Print the lines below exactly as written, with none missing.

====

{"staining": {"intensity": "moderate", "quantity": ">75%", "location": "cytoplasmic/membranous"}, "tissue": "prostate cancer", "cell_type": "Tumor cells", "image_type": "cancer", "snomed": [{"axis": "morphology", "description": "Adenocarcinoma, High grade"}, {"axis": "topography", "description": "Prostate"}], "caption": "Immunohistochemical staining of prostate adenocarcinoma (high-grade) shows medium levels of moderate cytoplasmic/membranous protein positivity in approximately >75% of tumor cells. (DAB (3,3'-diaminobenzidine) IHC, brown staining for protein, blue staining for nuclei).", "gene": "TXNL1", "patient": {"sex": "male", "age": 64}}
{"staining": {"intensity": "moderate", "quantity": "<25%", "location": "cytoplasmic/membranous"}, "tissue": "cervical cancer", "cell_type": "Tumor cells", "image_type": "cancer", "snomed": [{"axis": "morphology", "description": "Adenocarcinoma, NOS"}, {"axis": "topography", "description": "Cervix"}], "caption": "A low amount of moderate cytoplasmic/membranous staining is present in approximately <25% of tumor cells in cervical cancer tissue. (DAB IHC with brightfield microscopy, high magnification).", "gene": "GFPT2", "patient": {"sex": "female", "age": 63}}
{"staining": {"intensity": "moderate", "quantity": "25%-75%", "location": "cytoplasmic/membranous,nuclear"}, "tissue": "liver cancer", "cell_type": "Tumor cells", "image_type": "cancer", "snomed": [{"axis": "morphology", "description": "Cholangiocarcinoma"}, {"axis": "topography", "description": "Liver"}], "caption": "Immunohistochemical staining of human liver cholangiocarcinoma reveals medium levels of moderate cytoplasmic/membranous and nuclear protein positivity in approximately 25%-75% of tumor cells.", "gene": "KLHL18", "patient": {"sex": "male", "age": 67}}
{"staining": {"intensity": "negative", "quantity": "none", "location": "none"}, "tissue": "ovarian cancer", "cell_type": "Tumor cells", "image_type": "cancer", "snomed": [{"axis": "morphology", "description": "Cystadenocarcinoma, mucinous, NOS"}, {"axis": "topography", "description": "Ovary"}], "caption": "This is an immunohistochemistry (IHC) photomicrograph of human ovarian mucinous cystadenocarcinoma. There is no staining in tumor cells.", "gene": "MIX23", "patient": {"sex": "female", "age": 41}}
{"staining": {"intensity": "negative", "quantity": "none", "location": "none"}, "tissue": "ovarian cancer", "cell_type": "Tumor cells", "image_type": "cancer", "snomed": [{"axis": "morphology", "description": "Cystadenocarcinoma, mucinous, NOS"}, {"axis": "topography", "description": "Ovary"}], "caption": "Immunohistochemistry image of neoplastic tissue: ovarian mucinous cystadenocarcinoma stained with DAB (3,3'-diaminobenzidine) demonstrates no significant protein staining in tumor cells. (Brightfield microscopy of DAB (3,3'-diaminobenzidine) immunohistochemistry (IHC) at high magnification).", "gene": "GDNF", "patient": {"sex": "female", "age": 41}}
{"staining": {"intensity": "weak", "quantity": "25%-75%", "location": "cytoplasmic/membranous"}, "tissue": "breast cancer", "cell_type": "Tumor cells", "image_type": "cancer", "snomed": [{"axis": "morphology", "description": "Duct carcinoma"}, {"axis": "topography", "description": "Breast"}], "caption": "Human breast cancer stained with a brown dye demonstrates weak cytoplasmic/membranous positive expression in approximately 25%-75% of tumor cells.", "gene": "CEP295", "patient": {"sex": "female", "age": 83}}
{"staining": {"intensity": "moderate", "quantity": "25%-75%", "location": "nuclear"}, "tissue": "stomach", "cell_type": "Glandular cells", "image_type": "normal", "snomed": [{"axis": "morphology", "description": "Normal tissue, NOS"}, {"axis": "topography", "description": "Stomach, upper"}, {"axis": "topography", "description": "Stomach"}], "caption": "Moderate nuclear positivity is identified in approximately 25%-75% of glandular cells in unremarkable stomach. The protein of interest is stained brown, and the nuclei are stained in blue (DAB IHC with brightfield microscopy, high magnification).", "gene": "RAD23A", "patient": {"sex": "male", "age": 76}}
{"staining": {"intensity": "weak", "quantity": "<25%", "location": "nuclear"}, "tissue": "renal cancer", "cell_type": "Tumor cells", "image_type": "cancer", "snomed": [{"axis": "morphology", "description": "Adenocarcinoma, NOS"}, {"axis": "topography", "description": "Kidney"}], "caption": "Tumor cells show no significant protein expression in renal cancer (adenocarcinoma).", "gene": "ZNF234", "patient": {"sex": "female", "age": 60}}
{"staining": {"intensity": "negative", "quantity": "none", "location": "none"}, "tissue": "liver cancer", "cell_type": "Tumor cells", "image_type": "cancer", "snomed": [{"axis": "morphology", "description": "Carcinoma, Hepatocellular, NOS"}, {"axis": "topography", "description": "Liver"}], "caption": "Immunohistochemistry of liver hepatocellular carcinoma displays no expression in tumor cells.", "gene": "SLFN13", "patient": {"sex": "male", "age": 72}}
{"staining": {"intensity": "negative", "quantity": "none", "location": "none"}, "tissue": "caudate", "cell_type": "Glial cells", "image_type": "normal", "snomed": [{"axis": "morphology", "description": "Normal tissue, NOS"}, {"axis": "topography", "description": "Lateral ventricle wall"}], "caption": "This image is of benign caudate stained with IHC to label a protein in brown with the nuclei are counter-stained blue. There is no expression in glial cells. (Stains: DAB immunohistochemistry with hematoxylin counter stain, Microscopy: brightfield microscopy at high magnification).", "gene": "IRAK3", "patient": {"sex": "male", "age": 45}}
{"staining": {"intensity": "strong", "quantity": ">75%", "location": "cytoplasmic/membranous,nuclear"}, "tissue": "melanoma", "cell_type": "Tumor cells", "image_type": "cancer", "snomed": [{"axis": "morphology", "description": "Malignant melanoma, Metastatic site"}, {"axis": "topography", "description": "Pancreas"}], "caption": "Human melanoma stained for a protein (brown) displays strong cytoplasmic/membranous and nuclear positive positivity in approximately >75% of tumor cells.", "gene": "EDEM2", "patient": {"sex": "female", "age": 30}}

====

◆ Answer:
{"staining": {"intensity": "moderate", "quantity": ">75%", "location": "cytoplasmic/membranous"}, "tissue": "prostate cancer", "cell_type": "Tumor cells", "image_type": "cancer", "snomed": [{"axis": "morphology", "description": "Adenocarcinoma, High grade"}, {"axis": "topography", "description": "Prostate"}], "caption": "Immunohistochemical staining of prostate adenocarcinoma (high-grade) shows medium levels of moderate cytoplasmic/membranous protein positivity in approximately >75% of tumor cells. (DAB (3,3'-diaminobenzidine) IHC, brown staining for protein, blue staining for nuclei).", "gene": "TXNL1", "patient": {"sex": "male", "age": 64}}
{"staining": {"intensity": "moderate", "quantity": "<25%", "location": "cytoplasmic/membranous"}, "tissue": "cervical cancer", "cell_type": "Tumor cells", "image_type": "cancer", "snomed": [{"axis": "morphology", "description": "Adenocarcinoma, NOS"}, {"axis": "topography", "description": "Cervix"}], "caption": "A low amount of moderate cytoplasmic/membranous staining is present in approximately <25% of tumor cells in cervical cancer tissue. (DAB IHC with brightfield microscopy, high magnification).", "gene": "GFPT2", "patient": {"sex": "female", "age": 63}}
{"staining": {"intensity": "moderate", "quantity": "25%-75%", "location": "cytoplasmic/membranous,nuclear"}, "tissue": "liver cancer", "cell_type": "Tumor cells", "image_type": "cancer", "snomed": [{"axis": "morphology", "description": "Cholangiocarcinoma"}, {"axis": "topography", "description": "Liver"}], "caption": "Immunohistochemical staining of human liver cholangiocarcinoma reveals medium levels of moderate cytoplasmic/membranous and nuclear protein positivity in approximately 25%-75% of tumor cells.", "gene": "KLHL18", "patient": {"sex": "male", "age": 67}}
{"staining": {"intensity": "negative", "quantity": "none", "location": "none"}, "tissue": "ovarian cancer", "cell_type": "Tumor cells", "image_type": "cancer", "snomed": [{"axis": "morphology", "description": "Cystadenocarcinoma, mucinous, NOS"}, {"axis": "topography", "description": "Ovary"}], "caption": "This is an immunohistochemistry (IHC) photomicrograph of human ovarian mucinous cystadenocarcinoma. There is no staining in tumor cells.", "gene": "MIX23", "patient": {"sex": "female", "age": 41}}
{"staining": {"intensity": "negative", "quantity": "none", "location": "none"}, "tissue": "ovarian cancer", "cell_type": "Tumor cells", "image_type": "cancer", "snomed": [{"axis": "morphology", "description": "Cystadenocarcinoma, mucinous, NOS"}, {"axis": "topography", "description": "Ovary"}], "caption": "Immunohistochemistry image of neoplastic tissue: ovarian mucinous cystadenocarcinoma stained with DAB (3,3'-diaminobenzidine) demonstrates no significant protein staining in tumor cells. (Brightfield microscopy of DAB (3,3'-diaminobenzidine) immunohistochemistry (IHC) at high magnification).", "gene": "GDNF", "patient": {"sex": "female", "age": 41}}
{"staining": {"intensity": "weak", "quantity": "25%-75%", "location": "cytoplasmic/membranous"}, "tissue": "breast cancer", "cell_type": "Tumor cells", "image_type": "cancer", "snomed": [{"axis": "morphology", "description": "Duct carcinoma"}, {"axis": "topography", "description": "Breast"}], "caption": "Human breast cancer stained with a brown dye demonstrates weak cytoplasmic/membranous positive expression in approximately 25%-75% of tumor cells.", "gene": "CEP295", "patient": {"sex": "female", "age": 83}}
{"staining": {"intensity": "moderate", "quantity": "25%-75%", "location": "nuclear"}, "tissue": "stomach", "cell_type": "Glandular cells", "image_type": "normal", "snomed": [{"axis": "morphology", "description": "Normal tissue, NOS"}, {"axis": "topography", "description": "Stomach, upper"}, {"axis": "topography", "description": "Stomach"}], "caption": "Moderate nuclear positivity is identified in approximately 25%-75% of glandular cells in unremarkable stomach. The protein of interest is stained brown, and the nuclei are stained in blue (DAB IHC with brightfield microscopy, high magnification).", "gene": "RAD23A", "patient": {"sex": "male", "age": 76}}
{"staining": {"intensity": "weak", "quantity": "<25%", "location": "nuclear"}, "tissue": "renal cancer", "cell_type": "Tumor cells", "image_type": "cancer", "snomed": [{"axis": "morphology", "description": "Adenocarcinoma, NOS"}, {"axis": "topography", "description": "Kidney"}], "caption": "Tumor cells show no significant protein expression in renal cancer (adenocarcinoma).", "gene": "ZNF234", "patient": {"sex": "female", "age": 60}}
{"staining": {"intensity": "negative", "quantity": "none", "location": "none"}, "tissue": "liver cancer", "cell_type": "Tumor cells", "image_type": "cancer", "snomed": [{"axis": "morphology", "description": "Carcinoma, Hepatocellular, NOS"}, {"axis": "topography", "description": "Liver"}], "caption": "Immunohistochemistry of liver hepatocellular carcinoma displays no expression in tumor cells.", "gene": "SLFN13", "patient": {"sex": "male", "age": 72}}
{"staining": {"intensity": "negative", "quantity": "none", "location": "none"}, "tissue": "caudate", "cell_type": "Glial cells", "image_type": "normal", "snomed": [{"axis": "morphology", "description": "Normal tissue, NOS"}, {"axis": "topography", "description": "Lateral ventricle wall"}], "caption": "This image is of benign caudate stained with IHC to label a protein in brown with the nuclei are counter-stained blue. There is no expression in glial cells. (Stains: DAB immunohistochemistry with hematoxylin counter stain, Microscopy: brightfield microscopy at high magnification).", "gene": "IRAK3", "patient": {"sex": "male", "age": 45}}
{"staining": {"intensity": "strong", "quantity": ">75%", "location": "cytoplasmic/membranous,nuclear"}, "tissue": "melanoma", "cell_type": "Tumor cells", "image_type": "cancer", "snomed": [{"axis": "morphology", "description": "Malignant melanoma, Metastatic site"}, {"axis": "topography", "description": "Pancreas"}], "caption": "Human melanoma stained for a protein (brown) displays strong cytoplasmic/membranous and nuclear positive positivity in approximately >75% of tumor cells.", "gene": "EDEM2", "patient": {"sex": "female", "age": 30}}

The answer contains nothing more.